◆ BRIEF ◆
Print every one of the entries below verbatim, keeping each line unchanged and in its original order.

◆ Dataset items ◆
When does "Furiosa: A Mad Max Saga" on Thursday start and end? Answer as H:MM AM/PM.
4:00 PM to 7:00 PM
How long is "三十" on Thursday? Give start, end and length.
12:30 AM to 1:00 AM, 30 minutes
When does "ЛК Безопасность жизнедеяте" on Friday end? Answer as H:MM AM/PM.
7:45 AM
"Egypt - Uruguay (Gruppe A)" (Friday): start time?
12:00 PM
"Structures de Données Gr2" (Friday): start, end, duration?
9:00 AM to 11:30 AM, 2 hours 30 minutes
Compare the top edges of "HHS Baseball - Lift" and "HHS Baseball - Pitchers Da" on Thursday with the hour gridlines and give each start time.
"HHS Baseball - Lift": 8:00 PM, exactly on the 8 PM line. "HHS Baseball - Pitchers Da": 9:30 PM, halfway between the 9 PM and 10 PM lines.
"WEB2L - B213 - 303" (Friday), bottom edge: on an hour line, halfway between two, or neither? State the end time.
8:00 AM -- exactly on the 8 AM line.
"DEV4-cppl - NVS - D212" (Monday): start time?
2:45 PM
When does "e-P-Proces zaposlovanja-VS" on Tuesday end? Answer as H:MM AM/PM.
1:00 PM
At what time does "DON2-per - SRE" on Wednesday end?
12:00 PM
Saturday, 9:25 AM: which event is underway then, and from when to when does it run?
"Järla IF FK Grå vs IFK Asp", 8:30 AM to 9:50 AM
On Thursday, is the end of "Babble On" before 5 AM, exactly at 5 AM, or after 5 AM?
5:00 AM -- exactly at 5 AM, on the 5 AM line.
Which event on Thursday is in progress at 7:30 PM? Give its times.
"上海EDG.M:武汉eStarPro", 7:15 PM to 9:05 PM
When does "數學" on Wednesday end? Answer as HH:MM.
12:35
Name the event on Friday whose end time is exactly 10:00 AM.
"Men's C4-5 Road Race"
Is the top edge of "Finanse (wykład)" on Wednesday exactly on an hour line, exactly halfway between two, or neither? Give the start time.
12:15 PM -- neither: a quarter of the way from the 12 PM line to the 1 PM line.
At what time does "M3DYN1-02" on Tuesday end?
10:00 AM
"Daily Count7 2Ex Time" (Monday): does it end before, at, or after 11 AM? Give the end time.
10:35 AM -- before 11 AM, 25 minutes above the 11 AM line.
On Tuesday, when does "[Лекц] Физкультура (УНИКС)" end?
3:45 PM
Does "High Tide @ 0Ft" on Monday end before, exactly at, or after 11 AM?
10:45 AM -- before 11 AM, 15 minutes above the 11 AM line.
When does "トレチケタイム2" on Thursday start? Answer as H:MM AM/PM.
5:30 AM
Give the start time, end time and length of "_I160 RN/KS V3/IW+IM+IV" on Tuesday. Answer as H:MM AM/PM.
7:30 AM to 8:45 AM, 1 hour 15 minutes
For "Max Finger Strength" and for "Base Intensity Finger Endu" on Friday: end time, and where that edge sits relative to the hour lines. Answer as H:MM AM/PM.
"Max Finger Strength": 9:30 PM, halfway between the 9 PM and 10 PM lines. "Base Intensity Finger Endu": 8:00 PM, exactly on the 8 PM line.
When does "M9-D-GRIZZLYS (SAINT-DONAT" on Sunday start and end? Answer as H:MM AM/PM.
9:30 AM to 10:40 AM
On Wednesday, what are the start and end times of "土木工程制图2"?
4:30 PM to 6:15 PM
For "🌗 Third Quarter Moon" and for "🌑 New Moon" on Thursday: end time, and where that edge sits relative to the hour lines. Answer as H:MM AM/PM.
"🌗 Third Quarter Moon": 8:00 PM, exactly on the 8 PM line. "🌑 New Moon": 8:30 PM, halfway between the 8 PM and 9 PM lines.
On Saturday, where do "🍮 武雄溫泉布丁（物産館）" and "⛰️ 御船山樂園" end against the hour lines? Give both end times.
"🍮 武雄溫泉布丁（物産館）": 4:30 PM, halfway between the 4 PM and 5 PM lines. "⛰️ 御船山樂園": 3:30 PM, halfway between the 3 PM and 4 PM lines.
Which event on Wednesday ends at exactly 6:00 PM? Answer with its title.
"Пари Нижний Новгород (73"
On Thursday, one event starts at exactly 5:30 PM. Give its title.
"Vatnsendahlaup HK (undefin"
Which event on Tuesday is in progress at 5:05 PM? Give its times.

◆ ANSWER IN FULL ◆
When does "Furiosa: A Mad Max Saga" on Thursday start and end? Answer as H:MM AM/PM.
4:00 PM to 7:00 PM
How long is "三十" on Thursday? Give start, end and length.
12:30 AM to 1:00 AM, 30 minutes
When does "ЛК Безопасность жизнедеяте" on Friday end? Answer as H:MM AM/PM.
7:45 AM
"Egypt - Uruguay (Gruppe A)" (Friday): start time?
12:00 PM
"Structures de Données Gr2" (Friday): start, end, duration?
9:00 AM to 11:30 AM, 2 hours 30 minutes
Compare the top edges of "HHS Baseball - Lift" and "HHS Baseball - Pitchers Da" on Thursday with the hour gridlines and give each start time.
"HHS Baseball - Lift": 8:00 PM, exactly on the 8 PM line. "HHS Baseball - Pitchers Da": 9:30 PM, halfway between the 9 PM and 10 PM lines.
"WEB2L - B213 - 303" (Friday), bottom edge: on an hour line, halfway between two, or neither? State the end time.
8:00 AM -- exactly on the 8 AM line.
"DEV4-cppl - NVS - D212" (Monday): start time?
2:45 PM
When does "e-P-Proces zaposlovanja-VS" on Tuesday end? Answer as H:MM AM/PM.
1:00 PM
At what time does "DON2-per - SRE" on Wednesday end?
12:00 PM
Saturday, 9:25 AM: which event is underway then, and from when to when does it run?
"Järla IF FK Grå vs IFK Asp", 8:30 AM to 9:50 AM
On Thursday, is the end of "Babble On" before 5 AM, exactly at 5 AM, or after 5 AM?
5:00 AM -- exactly at 5 AM, on the 5 AM line.
Which event on Thursday is in progress at 7:30 PM? Give its times.
"上海EDG.M:武汉eStarPro", 7:15 PM to 9:05 PM
When does "數學" on Wednesday end? Answer as HH:MM.
12:35
Name the event on Friday whose end time is exactly 10:00 AM.
"Men's C4-5 Road Race"
Is the top edge of "Finanse (wykład)" on Wednesday exactly on an hour line, exactly halfway between two, or neither? Give the start time.
12:15 PM -- neither: a quarter of the way from the 12 PM line to the 1 PM line.
At what time does "M3DYN1-02" on Tuesday end?
10:00 AM
"Daily Count7 2Ex Time" (Monday): does it end before, at, or after 11 AM? Give the end time.
10:35 AM -- before 11 AM, 25 minutes above the 11 AM line.
On Tuesday, when does "[Лекц] Физкультура (УНИКС)" end?
3:45 PM
Does "High Tide @ 0Ft" on Monday end before, exactly at, or after 11 AM?
10:45 AM -- before 11 AM, 15 minutes above the 11 AM line.
When does "トレチケタイム2" on Thursday start? Answer as H:MM AM/PM.
5:30 AM
Give the start time, end time and length of "_I160 RN/KS V3/IW+IM+IV" on Tuesday. Answer as H:MM AM/PM.
7:30 AM to 8:45 AM, 1 hour 15 minutes
For "Max Finger Strength" and for "Base Intensity Finger Endu" on Friday: end time, and where that edge sits relative to the hour lines. Answer as H:MM AM/PM.
"Max Finger Strength": 9:30 PM, halfway between the 9 PM and 10 PM lines. "Base Intensity Finger Endu": 8:00 PM, exactly on the 8 PM line.
When does "M9-D-GRIZZLYS (SAINT-DONAT" on Sunday start and end? Answer as H:MM AM/PM.
9:30 AM to 10:40 AM
On Wednesday, what are the start and end times of "土木工程制图2"?
4:30 PM to 6:15 PM
For "🌗 Third Quarter Moon" and for "🌑 New Moon" on Thursday: end time, and where that edge sits relative to the hour lines. Answer as H:MM AM/PM.
"🌗 Third Quarter Moon": 8:00 PM, exactly on the 8 PM line. "🌑 New Moon": 8:30 PM, halfway between the 8 PM and 9 PM lines.
On Saturday, where do "🍮 武雄溫泉布丁（物産館）" and "⛰️ 御船山樂園" end against the hour lines? Give both end times.
"🍮 武雄溫泉布丁（物産館）": 4:30 PM, halfway between the 4 PM and 5 PM lines. "⛰️ 御船山樂園": 3:30 PM, halfway between the 3 PM and 4 PM lines.
Which event on Wednesday ends at exactly 6:00 PM? Answer with its title.
"Пари Нижний Новгород (73"
On Thursday, one event starts at exactly 5:30 PM. Give its title.
"Vatnsendahlaup HK (undefin"
Which event on Tuesday is in progress at 5:05 PM? Give its times.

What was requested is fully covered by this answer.